[Data records]
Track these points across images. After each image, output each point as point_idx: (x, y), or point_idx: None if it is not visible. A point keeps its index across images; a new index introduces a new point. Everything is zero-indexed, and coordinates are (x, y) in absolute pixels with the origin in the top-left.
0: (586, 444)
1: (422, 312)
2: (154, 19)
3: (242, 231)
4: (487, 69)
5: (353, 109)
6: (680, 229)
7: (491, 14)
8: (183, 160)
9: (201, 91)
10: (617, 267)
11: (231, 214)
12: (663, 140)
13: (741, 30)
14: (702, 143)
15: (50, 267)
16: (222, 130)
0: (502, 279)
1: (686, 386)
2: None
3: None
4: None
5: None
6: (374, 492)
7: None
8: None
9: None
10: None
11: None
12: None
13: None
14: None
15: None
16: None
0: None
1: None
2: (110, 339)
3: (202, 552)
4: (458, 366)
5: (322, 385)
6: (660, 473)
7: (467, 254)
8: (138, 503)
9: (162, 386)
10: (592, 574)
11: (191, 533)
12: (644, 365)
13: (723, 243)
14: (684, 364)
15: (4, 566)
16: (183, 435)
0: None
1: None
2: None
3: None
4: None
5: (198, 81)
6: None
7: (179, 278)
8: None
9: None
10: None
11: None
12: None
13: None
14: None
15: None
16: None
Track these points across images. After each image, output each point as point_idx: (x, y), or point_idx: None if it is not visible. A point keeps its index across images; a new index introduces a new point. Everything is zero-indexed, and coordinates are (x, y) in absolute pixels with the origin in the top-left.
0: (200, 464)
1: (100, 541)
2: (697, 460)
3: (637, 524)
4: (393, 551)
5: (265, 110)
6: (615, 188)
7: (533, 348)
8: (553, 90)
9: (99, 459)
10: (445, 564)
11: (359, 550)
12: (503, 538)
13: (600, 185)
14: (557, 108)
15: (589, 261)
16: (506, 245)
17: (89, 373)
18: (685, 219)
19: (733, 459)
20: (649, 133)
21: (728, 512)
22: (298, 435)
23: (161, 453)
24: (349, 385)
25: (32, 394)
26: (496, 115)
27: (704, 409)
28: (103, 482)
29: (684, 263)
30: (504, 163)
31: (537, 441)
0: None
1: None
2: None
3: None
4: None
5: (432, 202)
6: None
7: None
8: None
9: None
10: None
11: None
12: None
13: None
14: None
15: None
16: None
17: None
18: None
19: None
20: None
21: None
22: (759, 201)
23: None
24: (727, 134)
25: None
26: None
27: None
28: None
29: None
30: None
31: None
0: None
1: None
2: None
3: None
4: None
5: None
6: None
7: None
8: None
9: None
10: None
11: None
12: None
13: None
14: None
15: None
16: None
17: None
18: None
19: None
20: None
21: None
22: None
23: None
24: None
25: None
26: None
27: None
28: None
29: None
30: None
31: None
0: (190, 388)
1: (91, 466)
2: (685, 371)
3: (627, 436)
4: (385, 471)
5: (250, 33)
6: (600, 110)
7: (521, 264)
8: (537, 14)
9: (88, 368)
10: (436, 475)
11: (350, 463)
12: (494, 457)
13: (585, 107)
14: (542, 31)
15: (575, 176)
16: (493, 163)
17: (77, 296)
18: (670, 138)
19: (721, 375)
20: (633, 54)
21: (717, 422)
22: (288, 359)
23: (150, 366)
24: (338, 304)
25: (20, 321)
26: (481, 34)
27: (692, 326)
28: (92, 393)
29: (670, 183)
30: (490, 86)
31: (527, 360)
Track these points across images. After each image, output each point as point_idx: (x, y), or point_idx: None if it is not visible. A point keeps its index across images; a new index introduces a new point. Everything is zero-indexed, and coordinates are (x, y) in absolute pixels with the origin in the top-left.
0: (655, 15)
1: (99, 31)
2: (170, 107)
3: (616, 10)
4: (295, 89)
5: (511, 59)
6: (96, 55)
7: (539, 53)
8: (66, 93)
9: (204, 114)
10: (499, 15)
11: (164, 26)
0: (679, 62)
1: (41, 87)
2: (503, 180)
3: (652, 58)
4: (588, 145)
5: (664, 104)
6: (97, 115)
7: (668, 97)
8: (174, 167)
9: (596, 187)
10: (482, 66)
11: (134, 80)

#### What is required:
Revise the entries above so that every "point_idx" becomes "point_id", leaving everything else untouched.

#### Solved exercise:
Track these points across images. After each image, output each point as point_id: (x, y), or point_id: None if it is not visible. A point keeps its index across images; a new index introduces a new point. Everything is zero-indexed, and coordinates are (x, y) in absolute pixels with the origin in the top-left.
0: (586, 444)
1: (422, 312)
2: (154, 19)
3: (242, 231)
4: (487, 69)
5: (353, 109)
6: (680, 229)
7: (491, 14)
8: (183, 160)
9: (201, 91)
10: (617, 267)
11: (231, 214)
12: (663, 140)
13: (741, 30)
14: (702, 143)
15: (50, 267)
16: (222, 130)
0: (502, 279)
1: (686, 386)
2: None
3: None
4: None
5: None
6: (374, 492)
7: None
8: None
9: None
10: None
11: None
12: None
13: None
14: None
15: None
16: None
0: None
1: None
2: (110, 339)
3: (202, 552)
4: (458, 366)
5: (322, 385)
6: (660, 473)
7: (467, 254)
8: (138, 503)
9: (162, 386)
10: (592, 574)
11: (191, 533)
12: (644, 365)
13: (723, 243)
14: (684, 364)
15: (4, 566)
16: (183, 435)
0: None
1: None
2: None
3: None
4: None
5: (198, 81)
6: None
7: (179, 278)
8: None
9: None
10: None
11: None
12: None
13: None
14: None
15: None
16: None
Track these points across images. After each image, output each point as point_id: (x, y), or point_id: None if it is not visible. A point keeps its index across images; a new index introduces a new point. Everything is zero-indexed, and coordinates are (x, y) in absolute pixels with the origin in the top-left.
0: (200, 464)
1: (100, 541)
2: (697, 460)
3: (637, 524)
4: (393, 551)
5: (265, 110)
6: (615, 188)
7: (533, 348)
8: (553, 90)
9: (99, 459)
10: (445, 564)
11: (359, 550)
12: (503, 538)
13: (600, 185)
14: (557, 108)
15: (589, 261)
16: (506, 245)
17: (89, 373)
18: (685, 219)
19: (733, 459)
20: (649, 133)
21: (728, 512)
22: (298, 435)
23: (161, 453)
24: (349, 385)
25: (32, 394)
26: (496, 115)
27: (704, 409)
28: (103, 482)
29: (684, 263)
30: (504, 163)
31: (537, 441)
0: None
1: None
2: None
3: None
4: None
5: (432, 202)
6: None
7: None
8: None
9: None
10: None
11: None
12: None
13: None
14: None
15: None
16: None
17: None
18: None
19: None
20: None
21: None
22: (759, 201)
23: None
24: (727, 134)
25: None
26: None
27: None
28: None
29: None
30: None
31: None
0: None
1: None
2: None
3: None
4: None
5: None
6: None
7: None
8: None
9: None
10: None
11: None
12: None
13: None
14: None
15: None
16: None
17: None
18: None
19: None
20: None
21: None
22: None
23: None
24: None
25: None
26: None
27: None
28: None
29: None
30: None
31: None
0: (190, 388)
1: (91, 466)
2: (685, 371)
3: (627, 436)
4: (385, 471)
5: (250, 33)
6: (600, 110)
7: (521, 264)
8: (537, 14)
9: (88, 368)
10: (436, 475)
11: (350, 463)
12: (494, 457)
13: (585, 107)
14: (542, 31)
15: (575, 176)
16: (493, 163)
17: (77, 296)
18: (670, 138)
19: (721, 375)
20: (633, 54)
21: (717, 422)
22: (288, 359)
23: (150, 366)
24: (338, 304)
25: (20, 321)
26: (481, 34)
27: (692, 326)
28: (92, 393)
29: (670, 183)
30: (490, 86)
31: (527, 360)
Track these points across images. After each image, output each point as point_id: (x, y), or point_id: None if it is not visible. A point keeps its index across images; a new index introduces a new point. Everything is zero-indexed, and coordinates are (x, y) in absolute pixels with the origin in the top-left.
0: (655, 15)
1: (99, 31)
2: (170, 107)
3: (616, 10)
4: (295, 89)
5: (511, 59)
6: (96, 55)
7: (539, 53)
8: (66, 93)
9: (204, 114)
10: (499, 15)
11: (164, 26)
0: (679, 62)
1: (41, 87)
2: (503, 180)
3: (652, 58)
4: (588, 145)
5: (664, 104)
6: (97, 115)
7: (668, 97)
8: (174, 167)
9: (596, 187)
10: (482, 66)
11: (134, 80)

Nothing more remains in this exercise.